The straightforward model below does not work because Sigma should be singular and positive-semidefinite, while Stan’s cholesky_factor_corr will produce full-rank and positive-definite correlation matrices and variance-covariance matrices. I got pathological divergences when I attempted to run the above model on my example data.
data{
int n;
sum_to_zero_vector[n] X;
}
parameters{
vector[n] log_sigma;
cholesky_factor_corr[n] Sigma_cholesky;
}
model{
X ~ multinormal_cholesky(rep_vector(0.0,n),diag_pre_multiply(exp(log_sigma),Sigma_cholesky));
// Priors
log_sigma ~ std_normal();
Sigma_cholesky ~ LKJ(2);
}
An intuitive solution to this problem is to omit the Gth group and specify the G-1 x G-1 sub-matrix of Sigma as as n-1 vector and n-1 Cholesky factor:
parameters{
vector[n-1] log_sigma;
cholesky_factor_corr[n-1] Sigma_cholesky;
}
model{
X[1:(n-1)] ~ multinormal_cholesky(rep_vector(0.0,n-1),diag_pre_multiply(exp(log_sigma),Sigma_cholesky));
// Priors
log_sigma ~ std_normal();
Sigma_cholesky ~ LKJ(2);
}
I got rid of the pathological divergences when I tried to run this improved model on the exmaple data.

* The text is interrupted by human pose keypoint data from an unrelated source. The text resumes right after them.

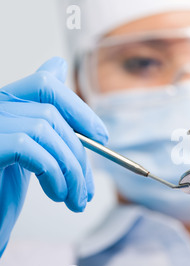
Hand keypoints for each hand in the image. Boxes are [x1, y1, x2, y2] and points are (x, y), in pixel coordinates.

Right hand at [0, 57, 108, 255]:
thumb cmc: (1, 189)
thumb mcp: (29, 147)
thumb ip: (43, 116)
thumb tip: (58, 64)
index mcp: (4, 104)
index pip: (44, 84)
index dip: (79, 109)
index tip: (102, 137)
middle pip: (51, 114)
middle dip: (79, 154)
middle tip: (88, 188)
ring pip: (46, 130)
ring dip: (71, 169)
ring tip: (75, 199)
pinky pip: (31, 148)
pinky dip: (54, 173)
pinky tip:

However, when I tried to calculate the Gth component of the variances from the estimated log_sigma and Sigma_cholesky, I observed inflated variation in the posterior that is similar to the pathology observed in a trivial trivial implementation of a sum-to-zero vector (i.e., collects uncertainty from previous G-1 components). In addition, when I changed the order of groups in the data (so a different group will be the ‘Gth’ group), I got very different posterior distributions for a group’s variance depending on whether that group is the ‘Gth’ group.
For a sum-to-zero vector, its sampling behaviour can be solved with the sum_to_zero built-in variable, with the Gram-Schmidt process. Alternatively, an explicit MVN can be used as discussed here.
Because sum_to_zero variable behaves well under compositional constraints, I believe there should be a way to tailor the behavior of variance and correlation matrix under the compositional constraints.
So I have two questions:
Question 1: Is there any known way to implement a covariance matrix that is well-behaved under compositional constraints?
Question 2: Is my attempted solution a viable path?
Alternative to sampling variances and correlation matrix separately, I can sample a full-rank (n-1 in our case) variance-covariance matrix from a Wishart distribution in Stan, (though not as preferred and efficient as LKJ). It seems that when I set the parameter S for Wishart distribution as a n-1 correlation matrix with all its off-diagonal elements are -1/(n-1), the prior likelihood remains the same regardless of my choice of the ‘Gth’ group. I have yet to implement this model and try it on my example data and check its performances.
Any help will be much appreciated!